Date of Conferral
Doctor of Education (Ed.D.)
Although many academically underprepared students are able to attend community colleges via open access policies, these students struggle with completing their degrees. At a rural community college in the southeastern United States, students who tested into developmental education courses have struggled more with persistence and completion than have their college-ready counterparts. The purpose of this causal-comparative study was to evaluate the influence that student coaching had on student success in developmental math at this community college. Tinto's dropout theory and Astin's engagement theory provided the theoretical framework for a study of 62 developmental math students who were offered student coaching services during the course. Multiple one-way ANOVAs were performed to determine if student coaching had any influence on the dependent COMPASS test scores based on students' level of participation with the service. Students who participated in 0-2 coaching sessions (n = 32) had statistically significantly lower COMPASS test scores than students who participated in 3 or more coaching sessions (n = 30).
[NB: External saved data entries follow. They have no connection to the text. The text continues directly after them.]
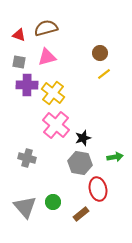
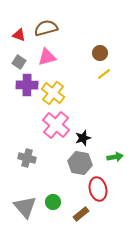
gray square: rotated 24 degrees clockwise
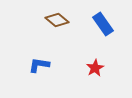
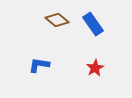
blue rectangle: moved 10 px left
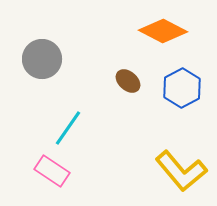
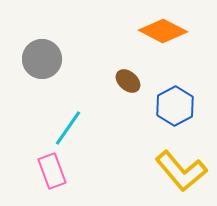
blue hexagon: moved 7 px left, 18 px down
pink rectangle: rotated 36 degrees clockwise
None of the demographic characteristics had an effect on coaching participation. An evidence-based project designed to enhance coaching participation is offered to increase student persistence and completion. Implications for positive social change include increased success rates in developmental courses which should lead to increased persistence. Positive social change occurs when students are able to achieve incremental successes in their developmental courses, which could better leverage them to achieve subsequent higher education goals of degree completion and to pursue careers with better salaries associated with higher education completers.